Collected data

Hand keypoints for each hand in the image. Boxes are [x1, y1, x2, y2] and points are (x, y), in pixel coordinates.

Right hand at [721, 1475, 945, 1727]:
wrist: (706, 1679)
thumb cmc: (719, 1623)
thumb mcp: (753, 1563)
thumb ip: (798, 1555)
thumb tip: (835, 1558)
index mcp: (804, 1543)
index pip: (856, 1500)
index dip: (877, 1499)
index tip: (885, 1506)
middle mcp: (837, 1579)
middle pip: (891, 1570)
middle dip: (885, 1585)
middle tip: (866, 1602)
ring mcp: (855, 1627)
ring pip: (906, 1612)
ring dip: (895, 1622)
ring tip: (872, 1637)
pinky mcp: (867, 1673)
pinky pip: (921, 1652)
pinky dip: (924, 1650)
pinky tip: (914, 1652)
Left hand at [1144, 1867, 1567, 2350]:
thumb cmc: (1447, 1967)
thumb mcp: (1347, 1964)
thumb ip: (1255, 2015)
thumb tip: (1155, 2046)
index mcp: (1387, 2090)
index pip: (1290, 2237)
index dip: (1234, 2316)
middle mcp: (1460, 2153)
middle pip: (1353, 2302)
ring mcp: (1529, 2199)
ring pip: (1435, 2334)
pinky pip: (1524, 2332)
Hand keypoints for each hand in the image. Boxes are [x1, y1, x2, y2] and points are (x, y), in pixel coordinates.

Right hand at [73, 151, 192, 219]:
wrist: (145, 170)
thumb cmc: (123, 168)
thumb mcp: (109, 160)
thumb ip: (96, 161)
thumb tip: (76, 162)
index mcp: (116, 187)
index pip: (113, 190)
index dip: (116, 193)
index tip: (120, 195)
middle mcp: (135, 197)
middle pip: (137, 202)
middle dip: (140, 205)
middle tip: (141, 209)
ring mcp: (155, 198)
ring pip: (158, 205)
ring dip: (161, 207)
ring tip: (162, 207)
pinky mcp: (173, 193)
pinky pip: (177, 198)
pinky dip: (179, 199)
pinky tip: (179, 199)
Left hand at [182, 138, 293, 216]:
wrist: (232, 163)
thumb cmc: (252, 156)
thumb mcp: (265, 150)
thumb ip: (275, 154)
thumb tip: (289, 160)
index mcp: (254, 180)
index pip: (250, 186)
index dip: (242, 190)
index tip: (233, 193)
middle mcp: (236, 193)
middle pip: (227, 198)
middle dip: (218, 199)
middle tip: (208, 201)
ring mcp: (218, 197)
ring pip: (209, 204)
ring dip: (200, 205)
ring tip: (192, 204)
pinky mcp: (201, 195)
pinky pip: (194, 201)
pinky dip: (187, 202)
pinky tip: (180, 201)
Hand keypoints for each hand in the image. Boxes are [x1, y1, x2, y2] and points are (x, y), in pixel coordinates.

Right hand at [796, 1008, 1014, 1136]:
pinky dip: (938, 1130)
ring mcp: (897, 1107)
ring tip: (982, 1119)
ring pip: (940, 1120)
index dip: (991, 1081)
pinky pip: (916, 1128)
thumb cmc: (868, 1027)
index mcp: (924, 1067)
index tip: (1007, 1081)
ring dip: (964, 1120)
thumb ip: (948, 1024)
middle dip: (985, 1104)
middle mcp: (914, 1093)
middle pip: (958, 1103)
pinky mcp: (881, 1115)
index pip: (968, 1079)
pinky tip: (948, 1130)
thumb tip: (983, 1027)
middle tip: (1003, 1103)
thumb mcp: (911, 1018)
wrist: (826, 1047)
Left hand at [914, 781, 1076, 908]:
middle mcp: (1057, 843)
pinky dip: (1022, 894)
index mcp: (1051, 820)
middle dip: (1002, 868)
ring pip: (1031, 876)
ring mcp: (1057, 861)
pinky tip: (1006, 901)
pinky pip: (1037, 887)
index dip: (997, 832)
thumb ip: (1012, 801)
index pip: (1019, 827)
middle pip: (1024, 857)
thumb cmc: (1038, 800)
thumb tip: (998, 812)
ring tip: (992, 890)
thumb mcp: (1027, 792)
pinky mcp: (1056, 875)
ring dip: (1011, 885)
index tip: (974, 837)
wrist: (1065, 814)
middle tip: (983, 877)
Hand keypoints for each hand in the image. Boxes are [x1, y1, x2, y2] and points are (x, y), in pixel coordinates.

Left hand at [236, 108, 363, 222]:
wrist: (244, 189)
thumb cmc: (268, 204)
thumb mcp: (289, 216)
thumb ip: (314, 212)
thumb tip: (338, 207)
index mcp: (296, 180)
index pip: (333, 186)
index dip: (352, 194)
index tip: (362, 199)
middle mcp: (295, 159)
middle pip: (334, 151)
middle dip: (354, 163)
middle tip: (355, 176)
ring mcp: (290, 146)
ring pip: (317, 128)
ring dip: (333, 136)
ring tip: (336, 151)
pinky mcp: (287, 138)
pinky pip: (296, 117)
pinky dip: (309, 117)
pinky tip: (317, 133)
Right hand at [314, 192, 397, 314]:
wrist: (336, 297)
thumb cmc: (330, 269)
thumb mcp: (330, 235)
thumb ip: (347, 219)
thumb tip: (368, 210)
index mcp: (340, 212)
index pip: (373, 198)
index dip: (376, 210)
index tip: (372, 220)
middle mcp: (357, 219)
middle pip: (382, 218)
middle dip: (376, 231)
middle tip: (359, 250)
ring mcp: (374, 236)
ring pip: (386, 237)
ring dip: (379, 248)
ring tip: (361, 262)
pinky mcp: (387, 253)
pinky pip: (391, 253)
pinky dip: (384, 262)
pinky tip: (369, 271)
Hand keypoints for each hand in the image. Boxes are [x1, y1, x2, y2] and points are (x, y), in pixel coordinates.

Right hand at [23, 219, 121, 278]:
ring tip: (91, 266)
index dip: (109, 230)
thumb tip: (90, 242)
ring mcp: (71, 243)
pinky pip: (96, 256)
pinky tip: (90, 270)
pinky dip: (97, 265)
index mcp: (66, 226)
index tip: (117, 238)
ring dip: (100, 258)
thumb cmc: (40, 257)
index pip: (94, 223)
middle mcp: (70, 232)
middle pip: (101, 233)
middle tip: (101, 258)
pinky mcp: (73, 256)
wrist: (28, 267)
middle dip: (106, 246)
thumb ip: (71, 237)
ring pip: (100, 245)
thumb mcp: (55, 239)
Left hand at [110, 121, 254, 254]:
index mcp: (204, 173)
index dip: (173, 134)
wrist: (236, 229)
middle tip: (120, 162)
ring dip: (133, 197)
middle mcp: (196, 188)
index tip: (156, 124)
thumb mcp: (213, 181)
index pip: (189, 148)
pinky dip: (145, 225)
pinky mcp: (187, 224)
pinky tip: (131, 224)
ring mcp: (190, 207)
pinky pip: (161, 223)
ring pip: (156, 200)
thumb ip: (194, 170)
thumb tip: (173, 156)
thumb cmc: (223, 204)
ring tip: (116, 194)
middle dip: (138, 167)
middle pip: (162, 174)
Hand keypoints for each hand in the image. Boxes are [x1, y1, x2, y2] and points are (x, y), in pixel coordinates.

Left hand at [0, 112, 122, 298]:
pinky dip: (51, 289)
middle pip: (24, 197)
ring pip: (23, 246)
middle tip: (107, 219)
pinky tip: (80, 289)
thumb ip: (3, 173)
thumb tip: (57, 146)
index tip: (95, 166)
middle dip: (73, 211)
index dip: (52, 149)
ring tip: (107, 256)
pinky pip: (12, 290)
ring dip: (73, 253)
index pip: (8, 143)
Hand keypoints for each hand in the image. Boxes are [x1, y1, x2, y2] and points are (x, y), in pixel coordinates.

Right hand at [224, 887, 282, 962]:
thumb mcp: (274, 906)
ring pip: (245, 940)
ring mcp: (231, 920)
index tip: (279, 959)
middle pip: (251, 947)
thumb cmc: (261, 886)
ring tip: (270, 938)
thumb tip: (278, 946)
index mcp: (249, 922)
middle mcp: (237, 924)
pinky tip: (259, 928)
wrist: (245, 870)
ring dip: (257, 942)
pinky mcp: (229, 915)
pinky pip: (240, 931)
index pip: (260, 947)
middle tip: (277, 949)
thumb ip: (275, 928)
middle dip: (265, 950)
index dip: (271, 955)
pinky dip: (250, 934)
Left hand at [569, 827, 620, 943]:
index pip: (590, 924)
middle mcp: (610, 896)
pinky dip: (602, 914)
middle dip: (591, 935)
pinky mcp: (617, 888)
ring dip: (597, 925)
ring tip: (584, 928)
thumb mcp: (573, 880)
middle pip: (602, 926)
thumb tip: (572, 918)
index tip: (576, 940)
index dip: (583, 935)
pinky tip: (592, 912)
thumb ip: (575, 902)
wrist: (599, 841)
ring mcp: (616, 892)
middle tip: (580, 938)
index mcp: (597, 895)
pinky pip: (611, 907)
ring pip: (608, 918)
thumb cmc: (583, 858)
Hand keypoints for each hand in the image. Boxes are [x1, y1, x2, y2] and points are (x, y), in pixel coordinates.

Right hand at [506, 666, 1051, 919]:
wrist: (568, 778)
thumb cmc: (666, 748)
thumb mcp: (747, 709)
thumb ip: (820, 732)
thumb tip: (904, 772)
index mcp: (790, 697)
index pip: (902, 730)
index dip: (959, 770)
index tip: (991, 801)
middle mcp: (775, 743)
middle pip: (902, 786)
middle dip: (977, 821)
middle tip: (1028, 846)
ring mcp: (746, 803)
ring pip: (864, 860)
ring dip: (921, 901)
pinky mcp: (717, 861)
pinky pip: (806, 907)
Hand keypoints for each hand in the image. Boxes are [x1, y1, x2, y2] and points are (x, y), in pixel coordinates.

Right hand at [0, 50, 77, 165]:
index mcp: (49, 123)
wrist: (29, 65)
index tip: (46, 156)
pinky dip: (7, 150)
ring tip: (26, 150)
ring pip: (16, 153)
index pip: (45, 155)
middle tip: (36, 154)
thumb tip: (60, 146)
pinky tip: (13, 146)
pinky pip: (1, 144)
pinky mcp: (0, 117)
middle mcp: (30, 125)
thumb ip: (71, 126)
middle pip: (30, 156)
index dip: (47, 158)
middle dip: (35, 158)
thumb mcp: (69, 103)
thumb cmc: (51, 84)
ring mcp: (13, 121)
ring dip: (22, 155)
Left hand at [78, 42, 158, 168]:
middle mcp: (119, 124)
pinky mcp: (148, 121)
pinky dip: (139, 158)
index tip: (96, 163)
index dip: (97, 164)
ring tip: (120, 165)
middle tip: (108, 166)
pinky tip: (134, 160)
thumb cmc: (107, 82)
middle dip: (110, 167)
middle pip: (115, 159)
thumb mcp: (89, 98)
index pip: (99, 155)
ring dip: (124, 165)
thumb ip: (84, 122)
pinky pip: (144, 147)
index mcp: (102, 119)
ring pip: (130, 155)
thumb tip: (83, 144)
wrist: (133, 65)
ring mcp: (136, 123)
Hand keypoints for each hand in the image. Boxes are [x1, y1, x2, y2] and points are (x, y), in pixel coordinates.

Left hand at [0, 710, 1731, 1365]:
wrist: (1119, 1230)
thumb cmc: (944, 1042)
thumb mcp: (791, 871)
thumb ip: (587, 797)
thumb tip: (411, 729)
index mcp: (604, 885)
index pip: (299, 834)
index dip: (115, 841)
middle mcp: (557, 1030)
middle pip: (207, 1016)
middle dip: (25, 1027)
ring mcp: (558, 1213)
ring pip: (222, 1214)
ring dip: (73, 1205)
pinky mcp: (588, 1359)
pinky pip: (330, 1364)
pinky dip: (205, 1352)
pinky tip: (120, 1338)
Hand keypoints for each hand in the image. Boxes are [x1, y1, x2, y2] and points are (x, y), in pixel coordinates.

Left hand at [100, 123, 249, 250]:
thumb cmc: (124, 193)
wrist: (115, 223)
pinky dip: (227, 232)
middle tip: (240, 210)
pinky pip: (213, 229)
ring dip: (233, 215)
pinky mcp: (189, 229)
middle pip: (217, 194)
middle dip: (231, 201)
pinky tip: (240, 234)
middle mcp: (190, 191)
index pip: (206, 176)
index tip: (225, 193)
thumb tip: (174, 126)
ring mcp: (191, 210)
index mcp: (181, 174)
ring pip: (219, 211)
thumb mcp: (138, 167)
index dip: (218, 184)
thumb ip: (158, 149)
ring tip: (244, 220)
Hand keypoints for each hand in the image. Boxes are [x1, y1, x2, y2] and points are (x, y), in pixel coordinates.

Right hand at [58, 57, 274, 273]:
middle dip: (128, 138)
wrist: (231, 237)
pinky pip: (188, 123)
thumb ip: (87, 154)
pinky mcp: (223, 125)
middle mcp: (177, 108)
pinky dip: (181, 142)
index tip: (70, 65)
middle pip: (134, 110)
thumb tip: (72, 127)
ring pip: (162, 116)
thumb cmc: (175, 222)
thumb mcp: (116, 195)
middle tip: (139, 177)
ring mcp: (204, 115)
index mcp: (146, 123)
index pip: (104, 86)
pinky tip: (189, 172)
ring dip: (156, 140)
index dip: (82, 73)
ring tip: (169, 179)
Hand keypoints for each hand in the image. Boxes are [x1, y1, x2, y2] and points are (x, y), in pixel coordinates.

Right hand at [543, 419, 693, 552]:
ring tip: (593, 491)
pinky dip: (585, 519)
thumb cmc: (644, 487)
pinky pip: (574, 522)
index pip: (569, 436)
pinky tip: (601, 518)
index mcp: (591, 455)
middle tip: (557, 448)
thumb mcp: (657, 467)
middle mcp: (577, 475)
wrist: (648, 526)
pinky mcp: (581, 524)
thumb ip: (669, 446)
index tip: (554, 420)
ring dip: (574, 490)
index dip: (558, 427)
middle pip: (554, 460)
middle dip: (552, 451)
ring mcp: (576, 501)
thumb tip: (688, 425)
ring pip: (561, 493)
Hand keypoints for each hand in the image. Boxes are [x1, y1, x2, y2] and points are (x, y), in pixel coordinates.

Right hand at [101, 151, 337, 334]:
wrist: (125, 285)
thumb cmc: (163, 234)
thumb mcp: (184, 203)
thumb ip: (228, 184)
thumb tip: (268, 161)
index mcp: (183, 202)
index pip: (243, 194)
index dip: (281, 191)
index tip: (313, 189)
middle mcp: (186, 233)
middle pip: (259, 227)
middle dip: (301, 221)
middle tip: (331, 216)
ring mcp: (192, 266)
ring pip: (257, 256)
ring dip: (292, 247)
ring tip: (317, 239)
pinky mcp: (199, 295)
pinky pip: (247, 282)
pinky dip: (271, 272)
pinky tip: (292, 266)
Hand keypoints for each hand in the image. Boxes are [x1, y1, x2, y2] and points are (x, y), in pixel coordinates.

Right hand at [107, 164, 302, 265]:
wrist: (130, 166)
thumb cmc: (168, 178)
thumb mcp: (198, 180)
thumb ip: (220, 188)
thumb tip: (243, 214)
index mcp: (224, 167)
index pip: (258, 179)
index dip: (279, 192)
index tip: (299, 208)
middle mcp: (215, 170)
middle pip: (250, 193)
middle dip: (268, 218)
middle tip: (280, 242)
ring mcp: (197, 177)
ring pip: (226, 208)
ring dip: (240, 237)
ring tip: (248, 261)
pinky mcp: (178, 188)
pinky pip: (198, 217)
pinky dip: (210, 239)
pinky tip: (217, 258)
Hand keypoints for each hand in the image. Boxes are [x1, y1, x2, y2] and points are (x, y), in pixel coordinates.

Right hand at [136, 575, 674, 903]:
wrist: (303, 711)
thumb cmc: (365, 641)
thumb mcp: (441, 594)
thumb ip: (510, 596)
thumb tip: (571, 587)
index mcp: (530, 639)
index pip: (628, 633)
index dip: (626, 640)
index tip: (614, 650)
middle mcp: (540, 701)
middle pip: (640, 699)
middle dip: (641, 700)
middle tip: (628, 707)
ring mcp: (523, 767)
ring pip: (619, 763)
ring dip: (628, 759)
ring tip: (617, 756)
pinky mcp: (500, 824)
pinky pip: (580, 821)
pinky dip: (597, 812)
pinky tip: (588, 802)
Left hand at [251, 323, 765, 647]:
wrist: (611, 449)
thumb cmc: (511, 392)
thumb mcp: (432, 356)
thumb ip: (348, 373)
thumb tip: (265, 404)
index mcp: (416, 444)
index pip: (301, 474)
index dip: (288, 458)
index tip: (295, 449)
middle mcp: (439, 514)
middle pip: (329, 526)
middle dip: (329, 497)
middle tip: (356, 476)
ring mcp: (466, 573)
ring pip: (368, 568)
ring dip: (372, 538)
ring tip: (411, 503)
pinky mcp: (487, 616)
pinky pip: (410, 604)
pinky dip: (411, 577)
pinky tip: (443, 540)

**TASK TO COMPLETE:**
A single figure is expected: the count of lines in the data above that include the word "Left".

**TASK RESULT:**
11